One way you can see some possible outcomes of your retirement plan is to use a retirement simulator similar to one available from Vanguard. These simulators use Monte Carlo methods to run several thousand possible patterns of investment returns to see how your portfolio holds up through retirement. Behind the impressive scientific-looking tools are some problems. Here I show the problems in pictures.
To understand these problems, we need to look at the fairly simple way these simulators work. To generate a possible outcome for your portfolio, many of these simulators begin with some actual historical investment returns from a range of years. They build your simulated results one year at a time by choosing one of the historical years randomly and applying that year’s returns to your portfolio.
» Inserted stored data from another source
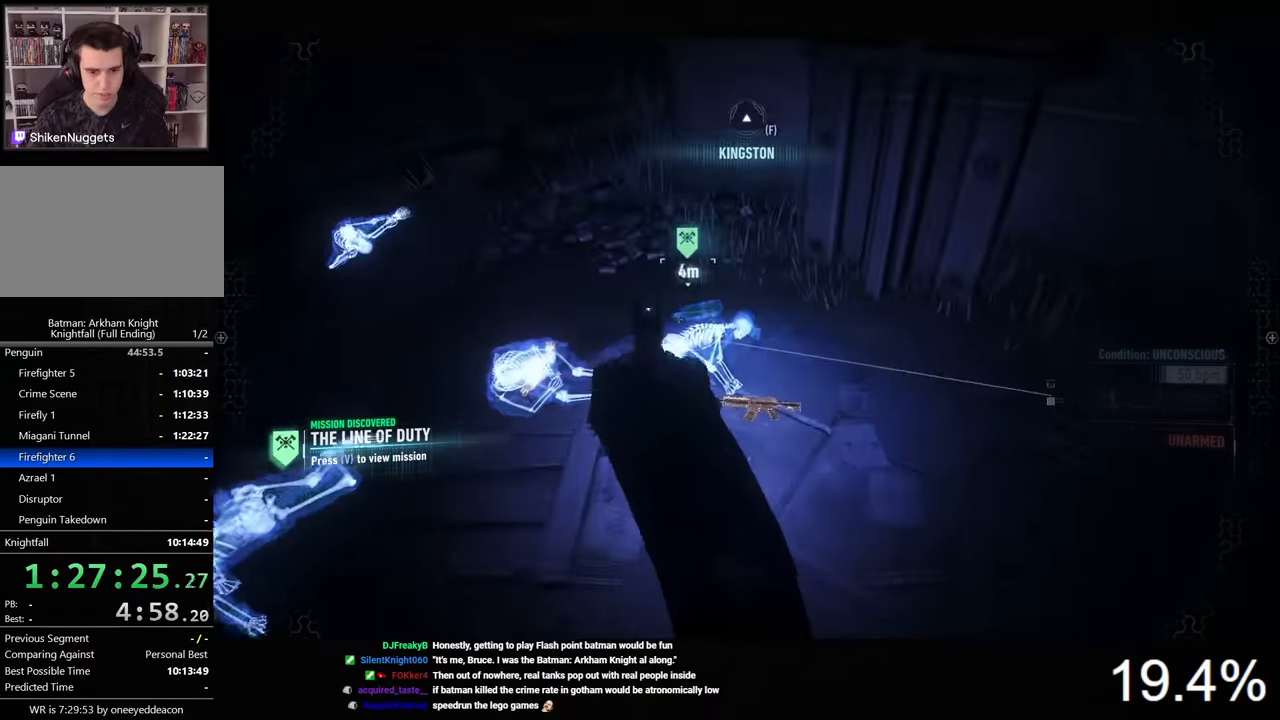
{"keys": ["d"], "mouse": [], "events": [[434, "d", "down"]]}
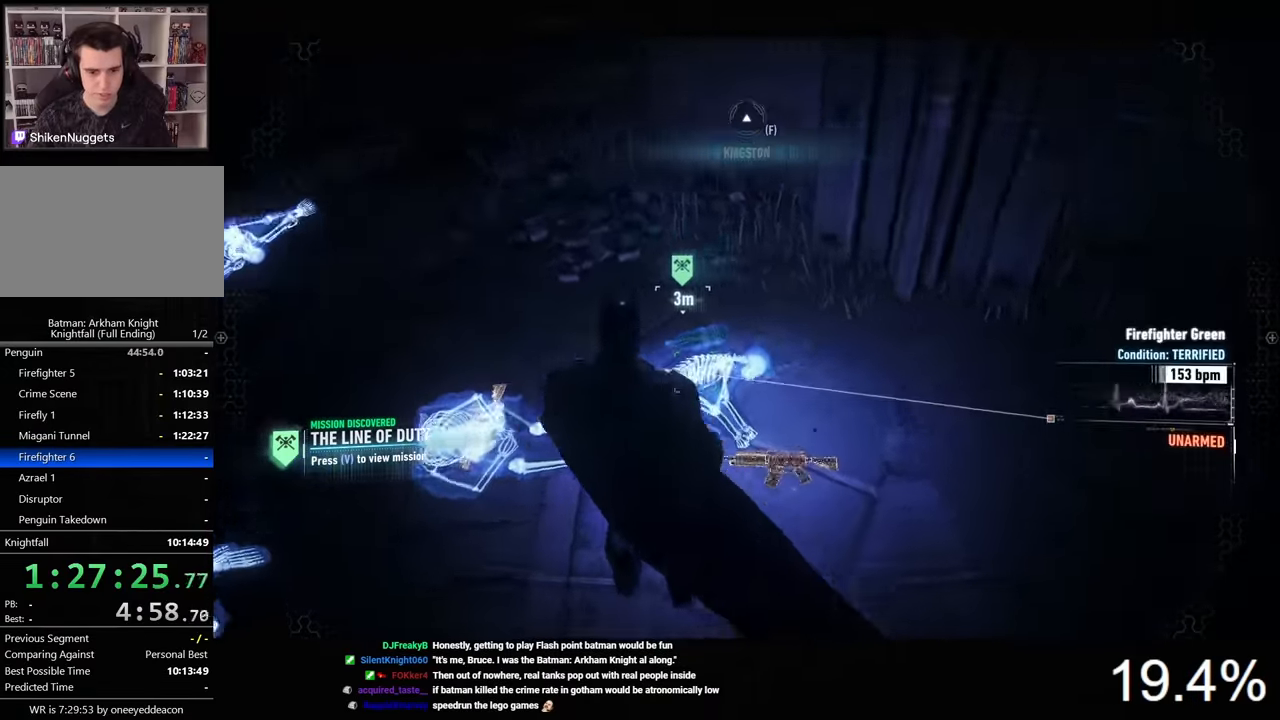
{"keys": [], "mouse": [], "events": [[267, "d", "up"]]}
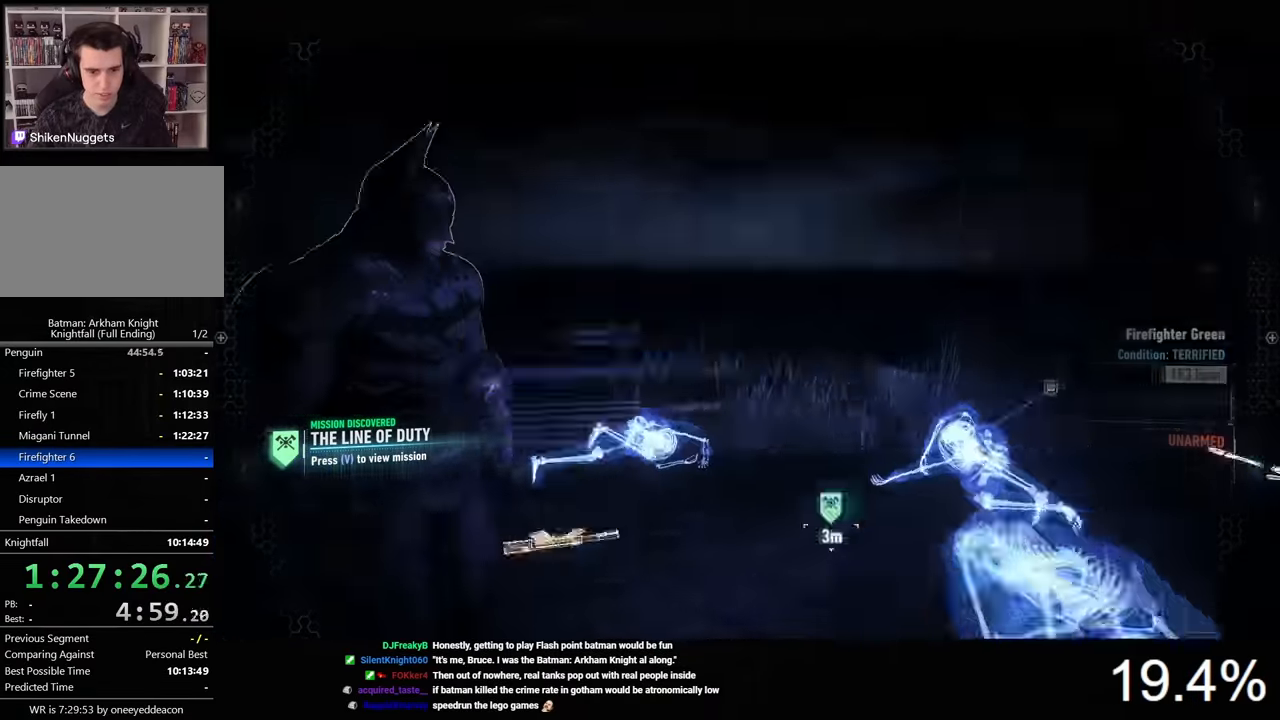
{"keys": [], "mouse": [], "events": []}
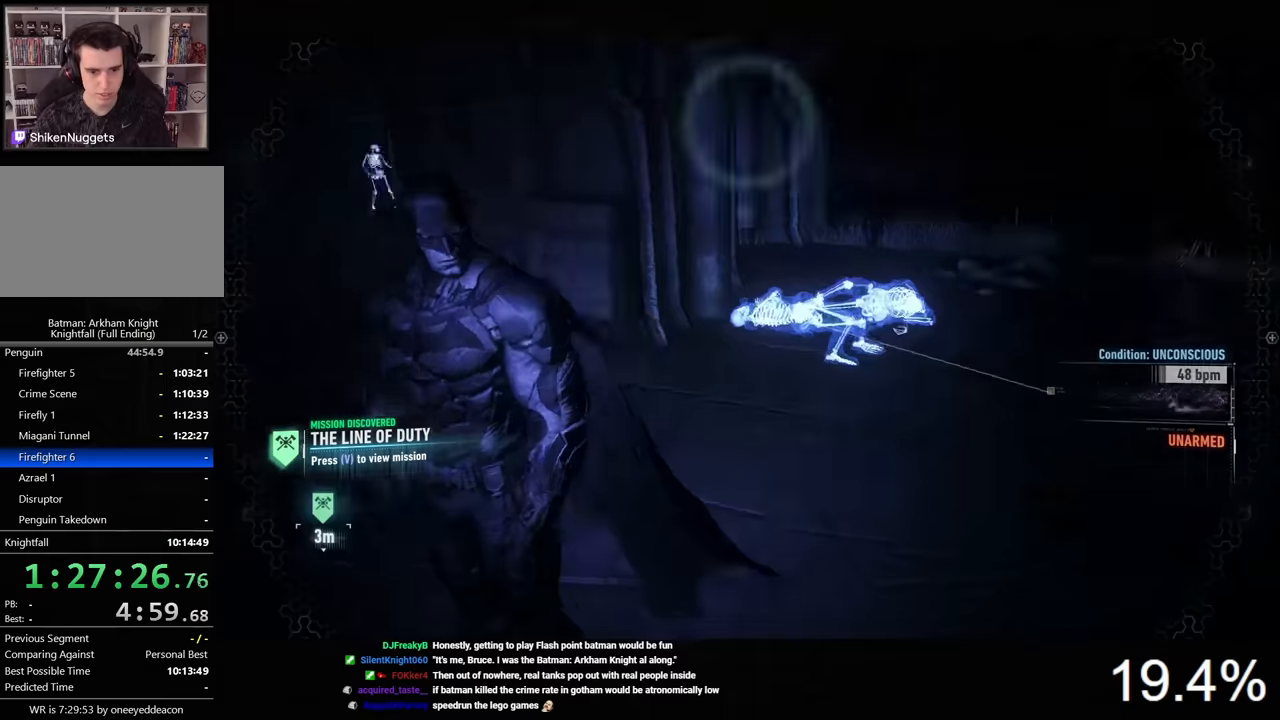
{"keys": [], "mouse": [], "events": []}
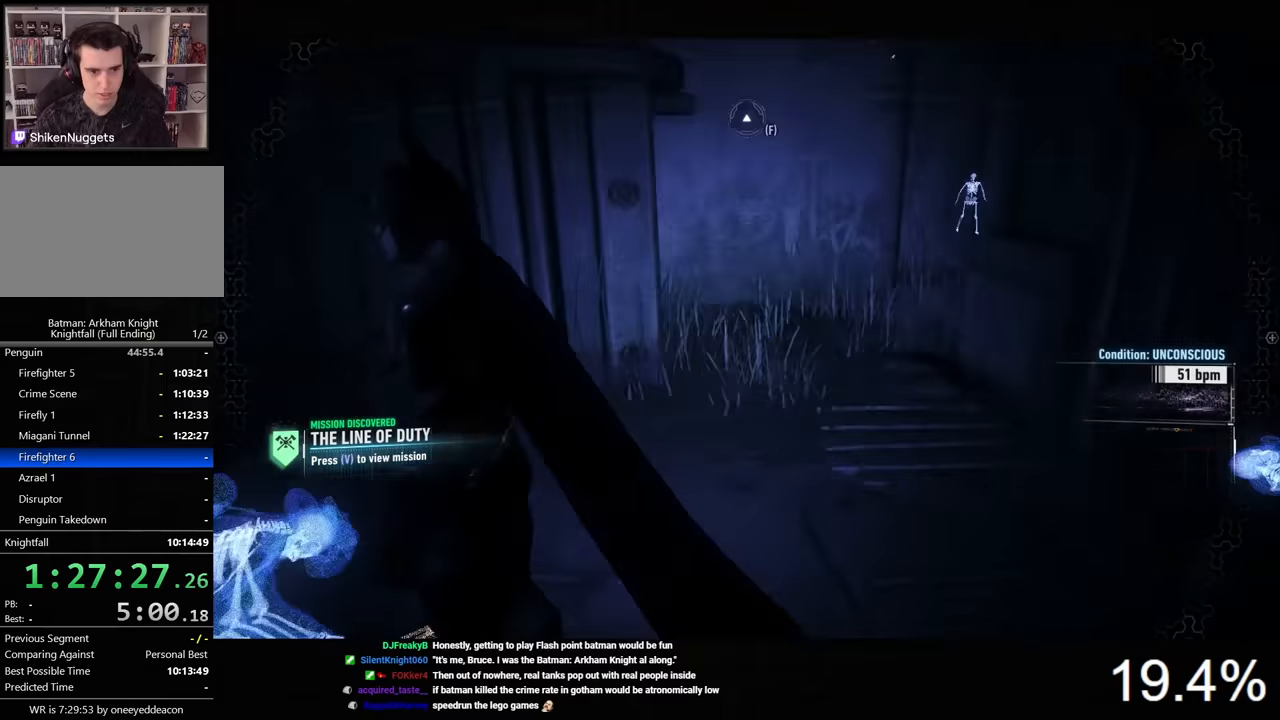
{"keys": ["d", "space"], "mouse": [], "events": [[167, "d", "down"], [334, "space", "down"]]}
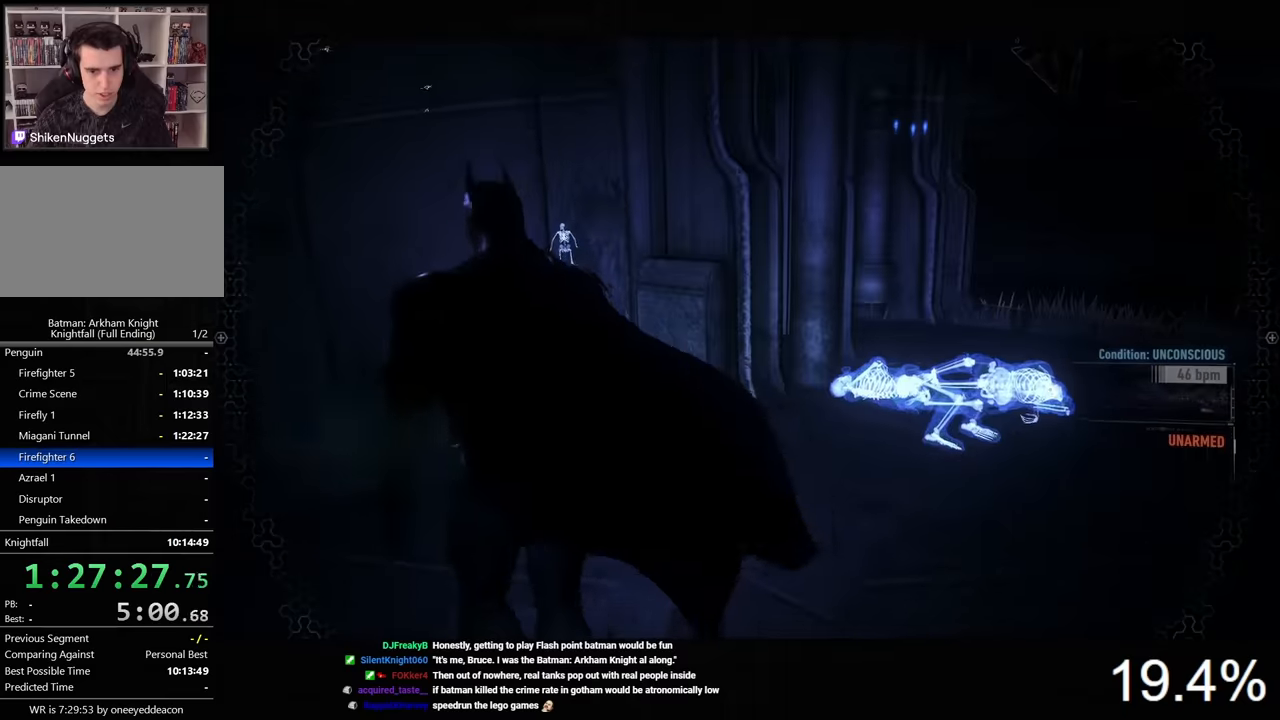
{"keys": ["d", "space"], "mouse": [], "events": []}
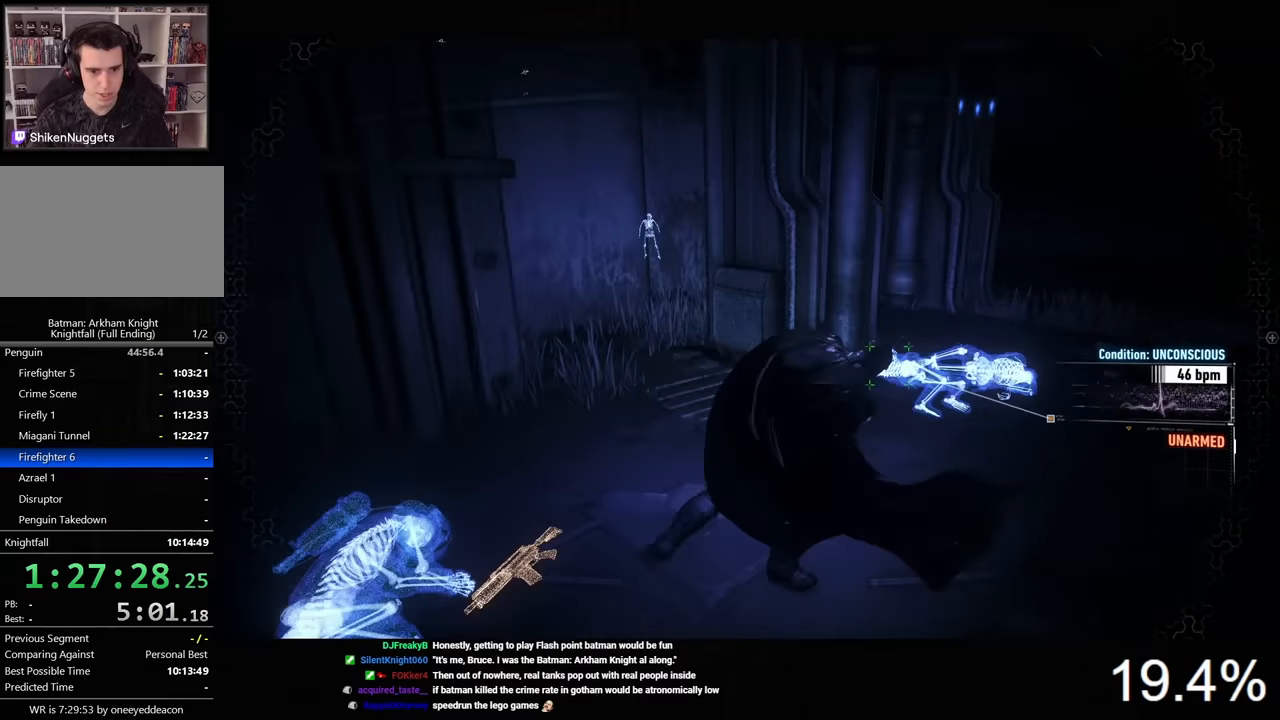
{"keys": ["d", "space"], "mouse": [], "events": []}
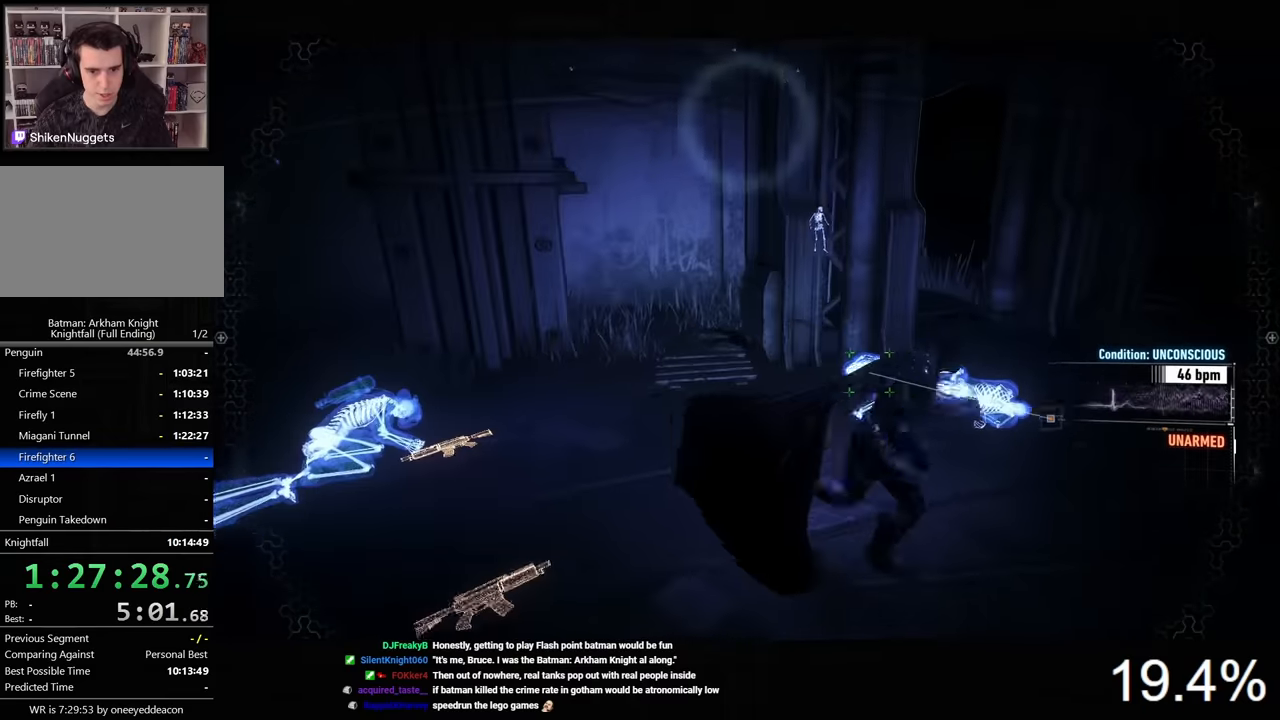
{"keys": ["space", "w"], "mouse": [], "events": [[367, "w", "down"], [434, "d", "up"]]}
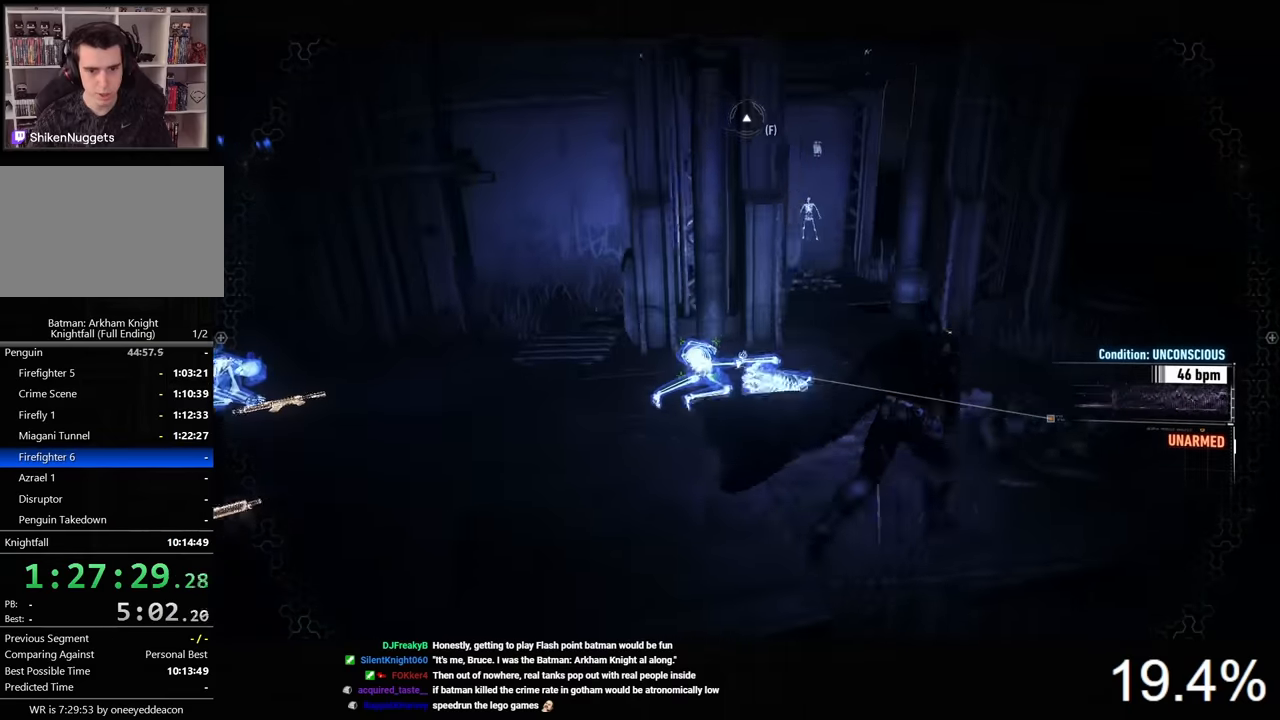
{"keys": ["space", "w"], "mouse": [], "events": []}
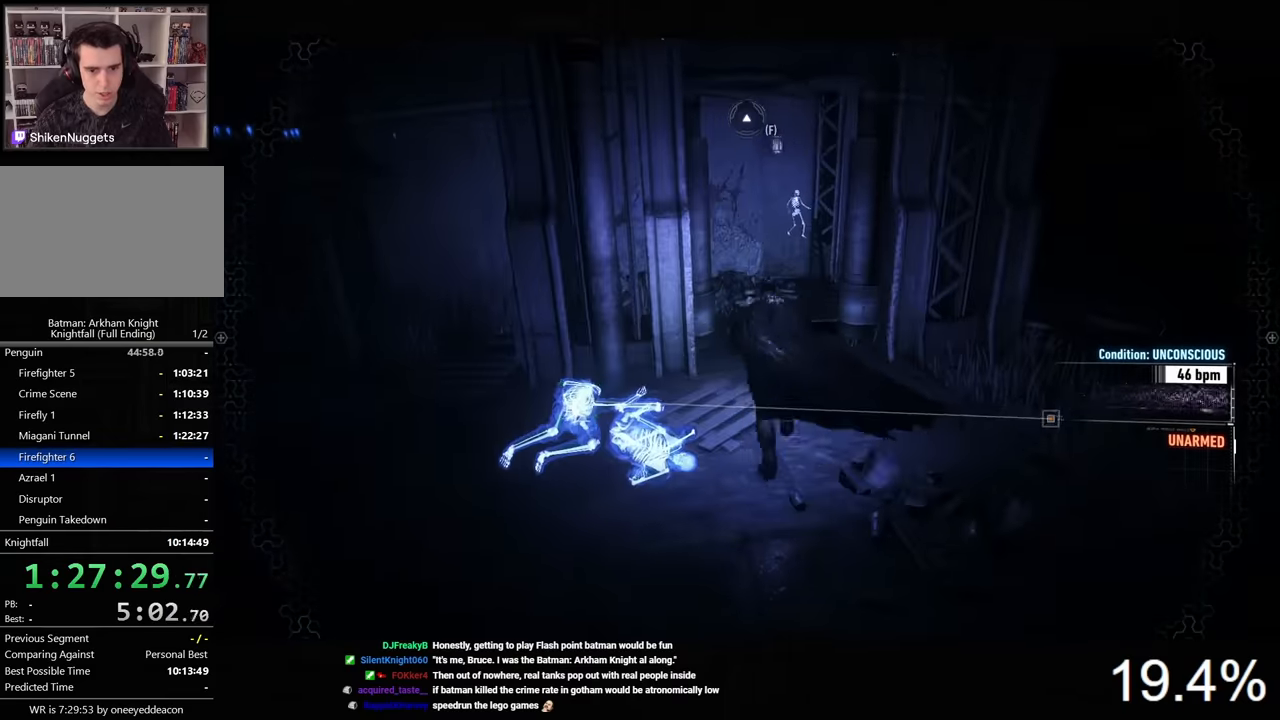
{"keys": ["space", "w"], "mouse": [], "events": []}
Before getting into why this method has some issues, let’s go to a couple of charts. I grabbed some annual TSX investment returns for the past 47 years. Then I made a chart of portfolio growth for all 28 overlapping 20-year periods. Here are the 28 results for a starting portfolio of $20,000:
It’s hard to learn too much from this mess, but bear with me. What matters is the range of outcomes. The next thing I did was to put the 47 years of TSX returns into a random order and draw the same chart again. I used all the same return percentages, but in a different order. Here is the result:
The main thing to notice is how much more spread out the 20-year returns were in the random order case. Both charts have exactly the same log-scale. The portfolios for the TSX returns in actual order had an ending portfolio value range of $82k to $251k. For the randomized return order, the range was $46k to $339k. This is a substantial difference. Once the return order is randomized, the portfolio outcomes become much wilder.
What’s the explanation for the change? It turns out that the stock market has a tendency to revert to the mean faster than random chance would suggest. A string of years with poor returns are somewhat more likely to be followed by good returns than more poor returns, and vice-versa. When we randomize the order of the annual returns, we eliminate this effect.
So, many retirement simulators give results that are wilder than you can really expect in real life. If you choose a spending level and run the simulations, the simulator might overstate the likelihood of running out of money. On the other hand, if average annual stock returns are lower in the future than they were in the past, the simulator may be understating the likelihood of running out of money. We might hope that these effects would cancel, but it’s likely that one will dominate the other, and it’s hard to say which.
This doesn’t mean that using Monte Carlo simulations to get a sense of the range of possible outcomes is a bad idea. It’s just important not to be too impressed with the science and math. These simulations have two important limitations: they remove return correlations across time, and they assume that future average returns will match past average returns. Buyer beware.